Learning-Kernel

We investigate a series of learning kernel problems with polynomial combinations of base kernels, which will help us solve regression and classification problems. We also perform some numerical experiments of polynomial kernels with regression and classification tasks on different datasets.

Introduction

The study of kernel learning has spawned panoply of fascinating research in many important areas. In this project, we studied diverse methods to learn linear and polynomial combinations of kernels in regression and classification setups.

In the first part, we consider the problem of learning the kernel for Kernel Ridge Regression. Starting from the dual formula one can derive several Gradient Descent type algorithms, depending on the family of kernels chosen and on possible regularizations. This type of algorithms was first proposed in a very general setting.

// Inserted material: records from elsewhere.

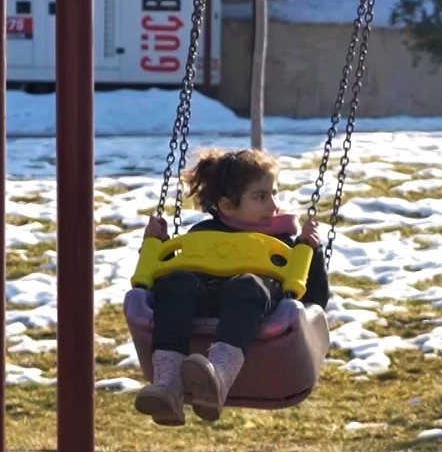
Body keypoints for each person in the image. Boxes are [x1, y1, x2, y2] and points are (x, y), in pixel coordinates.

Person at [134, 148, 330, 427]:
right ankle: (168, 385)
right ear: (227, 206)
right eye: (261, 197)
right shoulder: (203, 234)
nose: (273, 205)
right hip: (205, 300)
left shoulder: (284, 242)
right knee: (176, 282)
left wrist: (311, 250)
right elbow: (158, 293)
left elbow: (315, 301)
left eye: (274, 193)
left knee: (248, 285)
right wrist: (154, 245)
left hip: (249, 312)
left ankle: (218, 379)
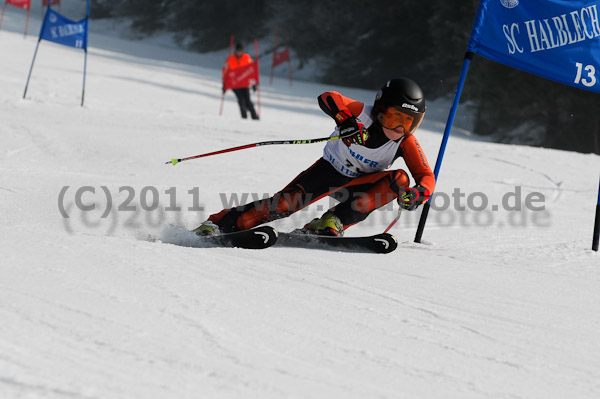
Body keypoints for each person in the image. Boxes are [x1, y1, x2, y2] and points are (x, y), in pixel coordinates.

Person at [195, 78, 435, 237]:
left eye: (409, 123)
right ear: (379, 109)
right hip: (328, 171)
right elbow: (328, 96)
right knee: (284, 205)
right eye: (394, 118)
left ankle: (332, 222)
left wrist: (418, 193)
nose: (399, 129)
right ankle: (219, 224)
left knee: (401, 179)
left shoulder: (405, 141)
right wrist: (345, 121)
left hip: (360, 185)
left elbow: (425, 176)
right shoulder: (362, 113)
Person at [223, 43, 259, 120]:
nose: (239, 52)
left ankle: (254, 117)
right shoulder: (230, 59)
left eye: (240, 50)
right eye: (237, 50)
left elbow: (252, 70)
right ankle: (244, 117)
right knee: (241, 100)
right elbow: (225, 72)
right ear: (235, 51)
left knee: (248, 100)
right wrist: (224, 84)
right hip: (235, 84)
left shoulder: (247, 58)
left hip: (245, 83)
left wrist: (254, 83)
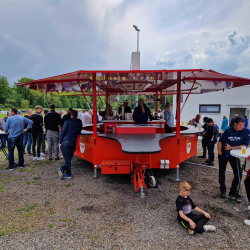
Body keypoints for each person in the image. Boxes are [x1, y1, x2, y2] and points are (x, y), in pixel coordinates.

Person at [217, 116, 250, 199]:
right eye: (239, 125)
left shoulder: (246, 131)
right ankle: (223, 191)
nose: (241, 126)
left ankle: (233, 191)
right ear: (235, 124)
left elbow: (245, 146)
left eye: (243, 124)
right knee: (222, 173)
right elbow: (220, 141)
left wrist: (231, 148)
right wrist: (220, 152)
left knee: (238, 173)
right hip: (223, 154)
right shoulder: (228, 131)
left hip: (234, 155)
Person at [58, 110, 82, 179]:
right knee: (68, 158)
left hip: (66, 142)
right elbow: (79, 131)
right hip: (74, 142)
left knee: (67, 159)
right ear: (77, 115)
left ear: (71, 115)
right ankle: (62, 169)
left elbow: (63, 132)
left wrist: (60, 141)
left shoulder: (67, 122)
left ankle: (68, 173)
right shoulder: (79, 122)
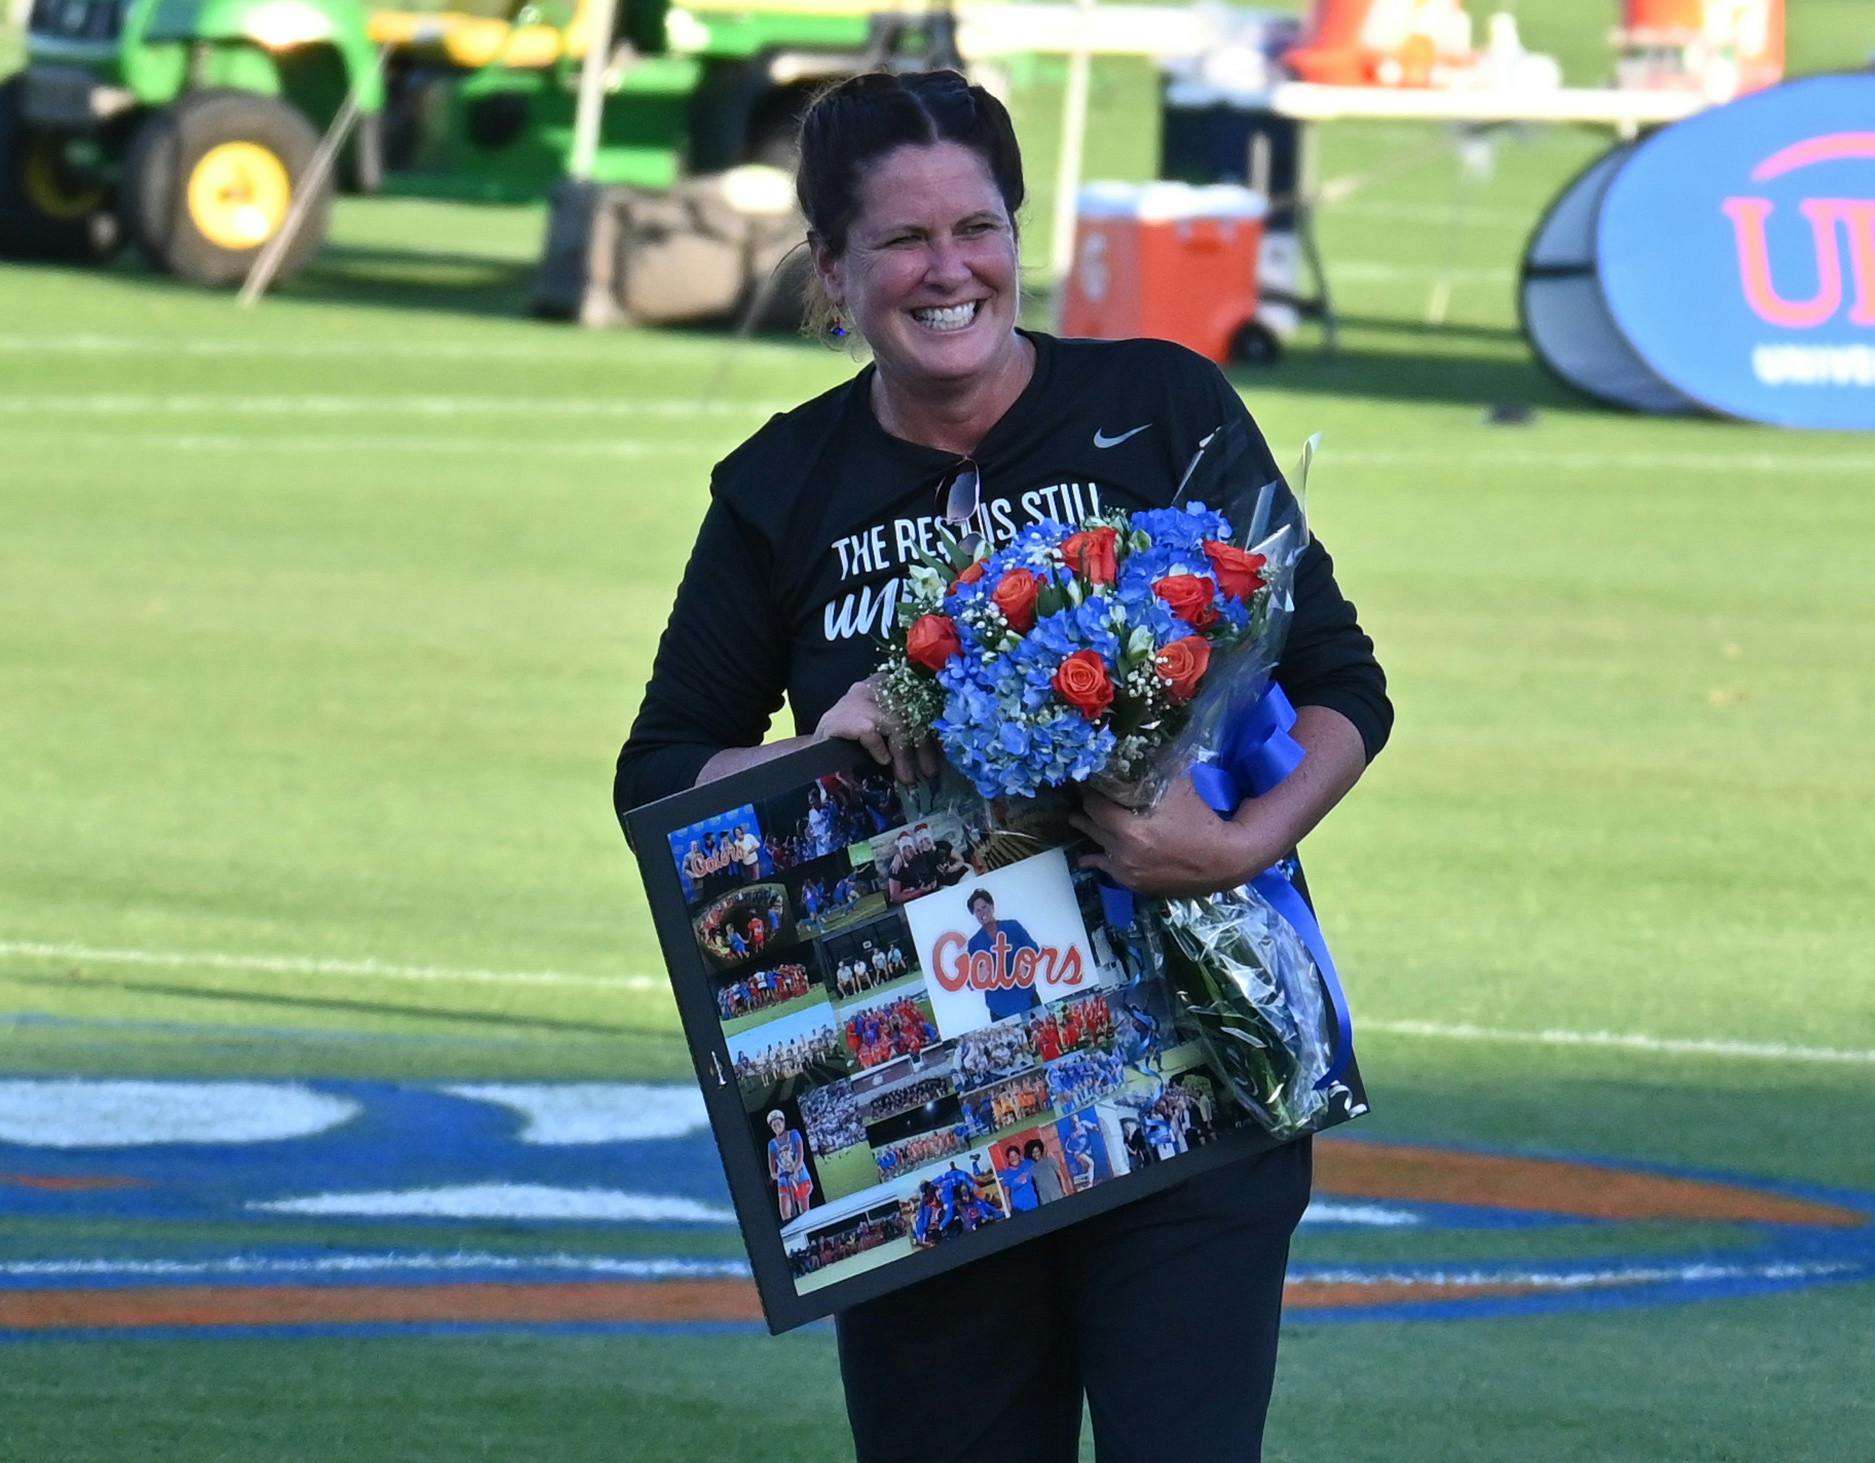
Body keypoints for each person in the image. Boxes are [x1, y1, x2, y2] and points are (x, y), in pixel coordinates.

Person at [614, 68, 1389, 1463]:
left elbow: (1339, 684)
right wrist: (810, 748)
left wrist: (1235, 845)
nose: (947, 268)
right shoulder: (777, 489)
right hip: (929, 1118)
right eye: (902, 241)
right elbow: (657, 773)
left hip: (1194, 1074)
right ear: (831, 267)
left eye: (977, 227)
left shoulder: (1159, 407)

Starting from the general setting, we look at different algorithms solving the learning kernel problem for the families of kernels that we consider. We analyze the Interpolated Iterative Algorithm (IIA) and the Projection-Based Gradient Descent Algorithm (PGD). For this second one, we furnish some more detail on its convergence. We then look to a slightly modified optimization problem and we derive a Regularized Interpolated Iterative Algorithm (rIIA), for the linear case, and a Regularized Projection-Based Gradient Descent Algorithm (rPGD2), for the polynomial case. We finally briefly discuss about the generalization error for this learning problem.

The above algorithms are then tested on several UCI datasets. We reported the results from our implementation and briefly commented them. Finally we ask ourselves how the kernel learned with the above algorithms could perform for SVM. Some empirical results are reported and discussed.

More empirical results are reported in Appendix, together with a more detailed proof of proposition. We also discuss some ideas from manifold optimization which could be used instead of the presented PGD algorithm.

Algorithms for Kernel Learning

Kernel Ridge Regression

We consider the problem of learning the kernel for Kernel Ridge Regression (KRR). Be $S = \{(x_1,y_1),\dots,(x_m,y_m)\}$ the training sample and $y = [y_1,\dots,y_m]^T\in\mathbb{R}^m$ the vector of training set labels and $\Phi(x)\in \mathbb{R}^d$ the feature vector associated to an input data $x\in \mathbb{R}^n$.